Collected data

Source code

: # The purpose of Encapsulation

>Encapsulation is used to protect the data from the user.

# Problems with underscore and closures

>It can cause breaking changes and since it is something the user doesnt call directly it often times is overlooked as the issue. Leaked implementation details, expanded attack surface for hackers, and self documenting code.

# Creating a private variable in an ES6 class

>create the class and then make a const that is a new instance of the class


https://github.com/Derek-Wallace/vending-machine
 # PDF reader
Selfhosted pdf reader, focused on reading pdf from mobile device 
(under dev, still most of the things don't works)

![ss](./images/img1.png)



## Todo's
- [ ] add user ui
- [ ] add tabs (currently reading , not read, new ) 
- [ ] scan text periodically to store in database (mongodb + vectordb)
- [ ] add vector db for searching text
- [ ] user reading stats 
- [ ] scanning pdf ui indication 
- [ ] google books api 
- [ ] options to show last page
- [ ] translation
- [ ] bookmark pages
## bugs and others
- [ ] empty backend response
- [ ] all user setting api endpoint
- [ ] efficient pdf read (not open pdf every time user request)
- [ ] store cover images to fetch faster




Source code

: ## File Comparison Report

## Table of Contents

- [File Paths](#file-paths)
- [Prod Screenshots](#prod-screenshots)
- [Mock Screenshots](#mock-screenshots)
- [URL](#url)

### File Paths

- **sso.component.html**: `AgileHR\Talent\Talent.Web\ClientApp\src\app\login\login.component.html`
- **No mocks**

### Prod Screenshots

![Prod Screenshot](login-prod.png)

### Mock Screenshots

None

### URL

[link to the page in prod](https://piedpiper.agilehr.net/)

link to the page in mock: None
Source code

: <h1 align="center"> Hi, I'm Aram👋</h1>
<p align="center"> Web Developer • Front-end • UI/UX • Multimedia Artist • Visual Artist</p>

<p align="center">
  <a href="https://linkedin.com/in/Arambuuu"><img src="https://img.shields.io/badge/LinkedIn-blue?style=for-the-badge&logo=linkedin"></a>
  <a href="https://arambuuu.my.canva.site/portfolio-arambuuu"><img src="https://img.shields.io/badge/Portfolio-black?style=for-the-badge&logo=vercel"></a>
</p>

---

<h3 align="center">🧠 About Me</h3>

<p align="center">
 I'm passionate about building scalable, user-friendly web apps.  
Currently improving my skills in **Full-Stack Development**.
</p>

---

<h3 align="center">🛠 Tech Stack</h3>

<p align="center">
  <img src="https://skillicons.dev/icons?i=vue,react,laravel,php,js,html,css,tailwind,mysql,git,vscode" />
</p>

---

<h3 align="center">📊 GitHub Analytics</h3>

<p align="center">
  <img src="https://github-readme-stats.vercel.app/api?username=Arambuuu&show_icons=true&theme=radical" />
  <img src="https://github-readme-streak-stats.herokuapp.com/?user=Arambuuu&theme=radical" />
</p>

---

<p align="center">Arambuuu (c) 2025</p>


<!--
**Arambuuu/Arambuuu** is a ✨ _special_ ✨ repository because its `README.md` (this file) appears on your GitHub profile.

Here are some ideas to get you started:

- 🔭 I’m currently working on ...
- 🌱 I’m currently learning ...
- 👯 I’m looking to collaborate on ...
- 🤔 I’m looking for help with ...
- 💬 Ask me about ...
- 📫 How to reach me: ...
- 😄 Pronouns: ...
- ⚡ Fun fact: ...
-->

- [Written task]: For this exercise, reproduce exactly each line from the one containing "- 🤔 I’m looking for help with ..." through the last line of the data, and no others.

- [Response for this exercise]:
- 🤔 I’m looking for help with ...
- 💬 Ask me about ...
- 📫 How to reach me: ...
- 😄 Pronouns: ...
- ⚡ Fun fact: ...
-->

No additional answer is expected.